[Stored data entries]
>>

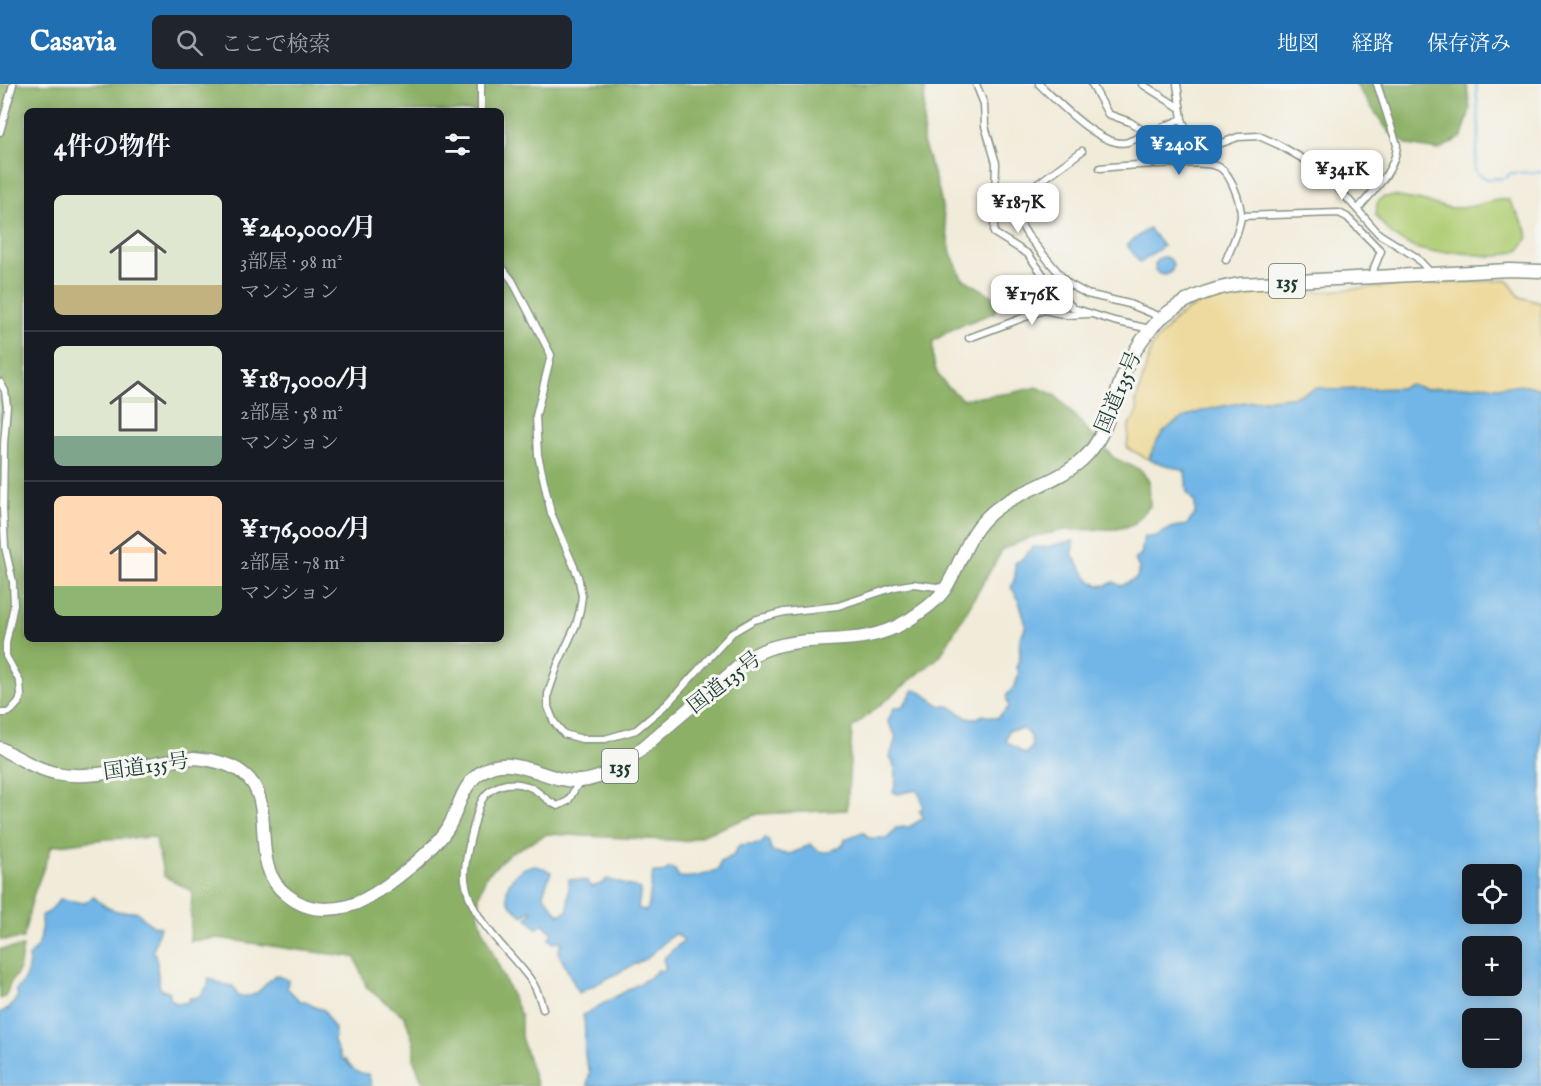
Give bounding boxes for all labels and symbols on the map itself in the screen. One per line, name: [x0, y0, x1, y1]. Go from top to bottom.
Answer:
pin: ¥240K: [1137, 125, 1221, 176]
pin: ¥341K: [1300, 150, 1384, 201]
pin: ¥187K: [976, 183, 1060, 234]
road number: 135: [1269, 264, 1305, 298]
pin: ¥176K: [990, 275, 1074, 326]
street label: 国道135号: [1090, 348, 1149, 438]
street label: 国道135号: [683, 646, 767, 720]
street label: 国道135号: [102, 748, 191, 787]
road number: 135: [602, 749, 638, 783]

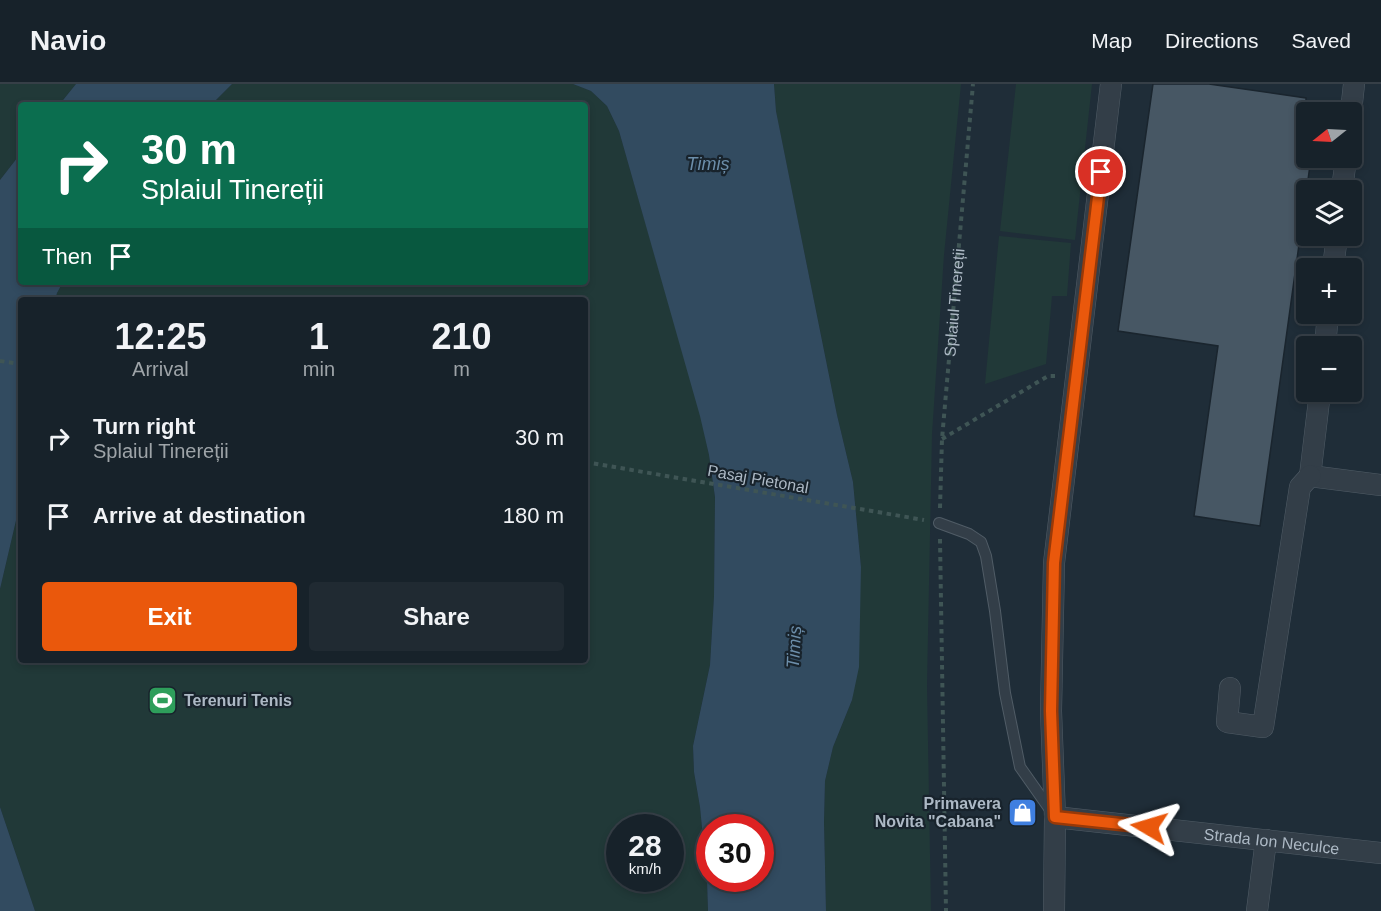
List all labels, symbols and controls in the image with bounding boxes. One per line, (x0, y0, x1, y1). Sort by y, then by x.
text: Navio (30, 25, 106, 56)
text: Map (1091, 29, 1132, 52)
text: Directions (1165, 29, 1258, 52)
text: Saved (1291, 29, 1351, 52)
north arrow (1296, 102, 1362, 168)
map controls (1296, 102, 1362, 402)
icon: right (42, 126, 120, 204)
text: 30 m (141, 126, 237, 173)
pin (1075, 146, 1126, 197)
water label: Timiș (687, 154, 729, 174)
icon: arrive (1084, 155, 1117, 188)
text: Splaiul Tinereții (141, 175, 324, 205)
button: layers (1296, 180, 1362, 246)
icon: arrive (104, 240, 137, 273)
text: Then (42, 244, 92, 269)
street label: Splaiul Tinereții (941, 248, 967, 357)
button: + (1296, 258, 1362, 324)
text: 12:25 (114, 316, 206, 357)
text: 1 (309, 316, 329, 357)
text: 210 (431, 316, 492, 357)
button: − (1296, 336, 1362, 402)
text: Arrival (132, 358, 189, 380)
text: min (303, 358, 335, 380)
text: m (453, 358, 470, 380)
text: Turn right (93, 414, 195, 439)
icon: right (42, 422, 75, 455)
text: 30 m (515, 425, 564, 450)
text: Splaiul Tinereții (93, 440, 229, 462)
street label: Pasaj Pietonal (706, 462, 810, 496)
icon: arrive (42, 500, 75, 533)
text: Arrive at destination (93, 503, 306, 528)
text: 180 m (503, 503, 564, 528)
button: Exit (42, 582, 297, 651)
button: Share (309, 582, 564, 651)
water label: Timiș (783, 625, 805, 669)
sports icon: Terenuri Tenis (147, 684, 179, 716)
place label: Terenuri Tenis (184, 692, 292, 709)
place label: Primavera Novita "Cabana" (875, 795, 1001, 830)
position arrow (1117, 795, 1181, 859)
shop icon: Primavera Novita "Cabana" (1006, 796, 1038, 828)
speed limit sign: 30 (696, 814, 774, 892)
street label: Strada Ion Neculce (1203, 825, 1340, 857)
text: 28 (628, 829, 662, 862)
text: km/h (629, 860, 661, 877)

<<
>>

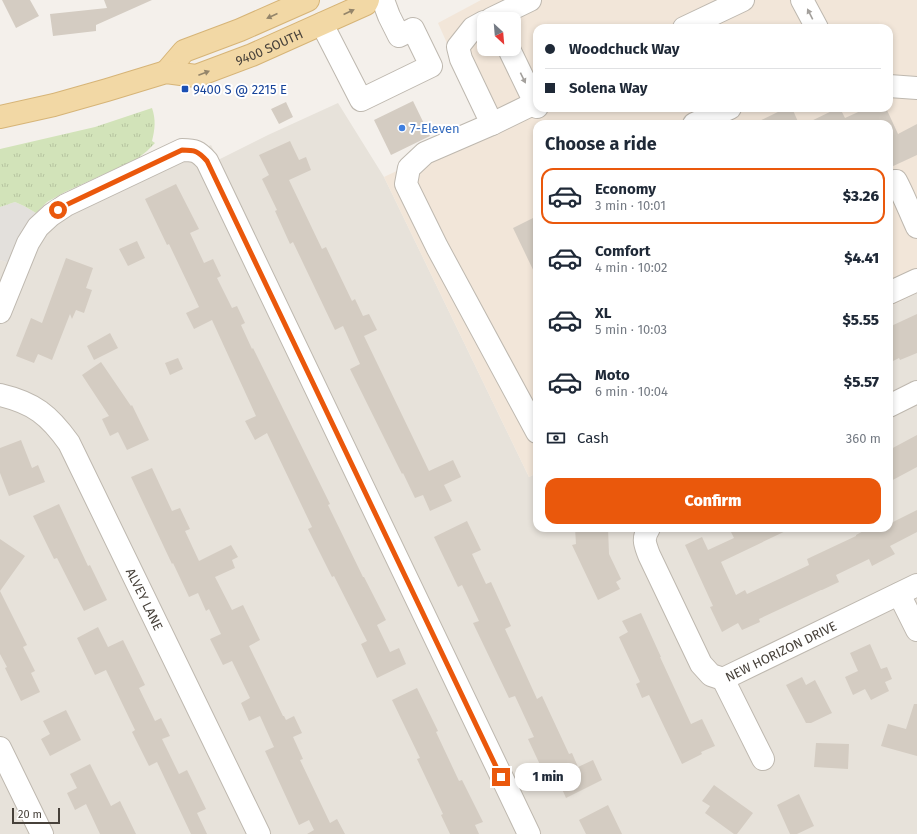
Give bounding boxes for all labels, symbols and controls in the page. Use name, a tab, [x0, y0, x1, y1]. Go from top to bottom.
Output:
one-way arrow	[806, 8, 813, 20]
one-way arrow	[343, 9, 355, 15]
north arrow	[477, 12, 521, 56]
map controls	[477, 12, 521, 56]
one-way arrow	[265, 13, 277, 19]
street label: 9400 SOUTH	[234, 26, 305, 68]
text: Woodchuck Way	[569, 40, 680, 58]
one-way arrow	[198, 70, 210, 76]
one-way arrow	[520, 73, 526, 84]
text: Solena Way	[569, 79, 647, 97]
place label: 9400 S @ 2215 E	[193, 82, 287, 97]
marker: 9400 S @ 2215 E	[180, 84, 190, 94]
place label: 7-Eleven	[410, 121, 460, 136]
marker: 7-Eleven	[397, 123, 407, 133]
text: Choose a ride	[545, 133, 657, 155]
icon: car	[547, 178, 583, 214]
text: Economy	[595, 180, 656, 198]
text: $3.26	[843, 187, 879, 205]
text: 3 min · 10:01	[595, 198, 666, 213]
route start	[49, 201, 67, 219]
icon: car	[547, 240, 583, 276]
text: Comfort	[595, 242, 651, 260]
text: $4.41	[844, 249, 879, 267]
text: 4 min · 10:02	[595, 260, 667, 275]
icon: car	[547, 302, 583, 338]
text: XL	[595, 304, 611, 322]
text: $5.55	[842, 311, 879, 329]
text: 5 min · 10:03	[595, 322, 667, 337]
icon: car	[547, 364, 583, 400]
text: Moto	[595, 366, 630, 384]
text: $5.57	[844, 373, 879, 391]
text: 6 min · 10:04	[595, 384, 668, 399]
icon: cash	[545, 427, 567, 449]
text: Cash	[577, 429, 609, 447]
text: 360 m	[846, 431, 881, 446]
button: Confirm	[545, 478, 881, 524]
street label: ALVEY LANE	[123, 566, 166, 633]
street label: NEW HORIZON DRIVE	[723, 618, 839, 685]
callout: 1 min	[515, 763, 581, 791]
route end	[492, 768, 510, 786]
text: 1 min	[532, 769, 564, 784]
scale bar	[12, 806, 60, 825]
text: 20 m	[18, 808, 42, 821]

<<
>>

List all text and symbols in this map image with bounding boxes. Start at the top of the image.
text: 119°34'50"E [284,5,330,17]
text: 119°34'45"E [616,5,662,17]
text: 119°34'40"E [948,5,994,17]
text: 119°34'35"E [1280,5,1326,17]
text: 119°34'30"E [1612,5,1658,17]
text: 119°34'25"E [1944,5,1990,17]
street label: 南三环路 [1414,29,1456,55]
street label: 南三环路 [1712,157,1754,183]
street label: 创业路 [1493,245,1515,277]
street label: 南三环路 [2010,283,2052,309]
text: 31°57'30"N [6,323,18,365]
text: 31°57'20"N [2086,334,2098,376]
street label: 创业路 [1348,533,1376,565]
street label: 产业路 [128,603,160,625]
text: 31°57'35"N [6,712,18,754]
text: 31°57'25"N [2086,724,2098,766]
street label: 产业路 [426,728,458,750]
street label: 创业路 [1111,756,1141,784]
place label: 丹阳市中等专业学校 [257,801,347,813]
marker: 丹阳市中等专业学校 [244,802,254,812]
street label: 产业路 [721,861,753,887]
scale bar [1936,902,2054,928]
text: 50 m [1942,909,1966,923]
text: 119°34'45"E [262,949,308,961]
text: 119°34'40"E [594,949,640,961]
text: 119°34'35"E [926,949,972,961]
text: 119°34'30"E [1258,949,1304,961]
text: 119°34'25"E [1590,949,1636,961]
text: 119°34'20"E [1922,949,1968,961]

<<

### REQUIREMENT
Return all lines from the entries that contain the string "place".

### ANSWER TO THE EXERCISE
place label: Terenuri Tenis (184, 692, 292, 709)
place label: Primavera Novita "Cabana" (875, 795, 1001, 830)
place label: 9400 S @ 2215 E	[193, 82, 287, 97]
place label: 7-Eleven	[410, 121, 460, 136]
place label: 丹阳市中等专业学校 [257,801,347,813]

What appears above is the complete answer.